What happaned? Is there a way to test if the disk is ok? What about that block number on the message? Maybe it's just a bad block and has been mark as such (?)
Any thoghts are greatly appreciated.
[974 byte] By [
BillyP] at [2007-11-26 10:53:25]

# 1
Thats a soft error, they're not too serious.
Do an iostat -En | grep -i soft.
That will show you hard and soft errors. I wouldnt worry about it unless your getting hard errors
or your getting a lot of soft errors. Lots of soft errors might indicate scsi bus cabling issues etc.
# 3
One single, solitary hard error ?
It's not serious. Don't fret over it until you see hundreds of errors on the same block.
There are no perfect disk drives.Never have been and there won't be any for the forseeable future.
If you consider this a critical concern, then unmount the filesystem,
and use FORMAT to go in and mark the block "bad".

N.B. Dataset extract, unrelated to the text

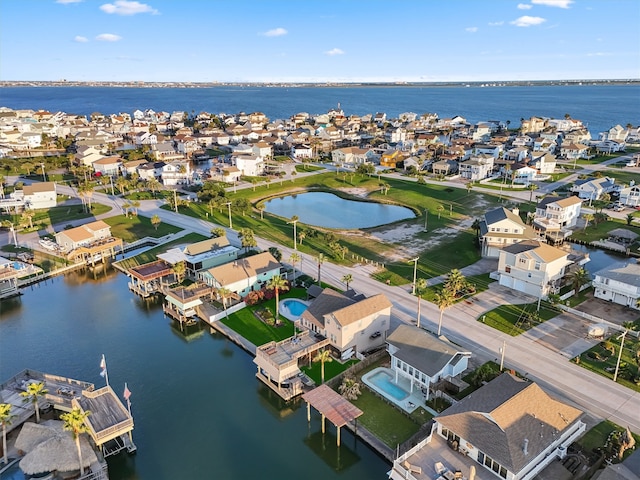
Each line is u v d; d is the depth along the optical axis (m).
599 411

You can do that with SCSI and FCAL disks, but cannot do that on IDE drives.
The man pages for FORMAT can give you guidance on how to do that.
# 4
The term soft doesnt mean software.
Both hard and soft errors are being reported by the disk.
A soft error is a retryable error. It could mean a write failed so was written to a spare failover block instead.
A hard error is more serious.
The counters reset when machine is rebooted.
But if they keep appearing, its worth reporting or replacing the disk.
I don't think I'd wait for hundreds. An recurring hard error is a problem.
But I don't normally muck around with marking blocks bad. Modern disks should do that automatically.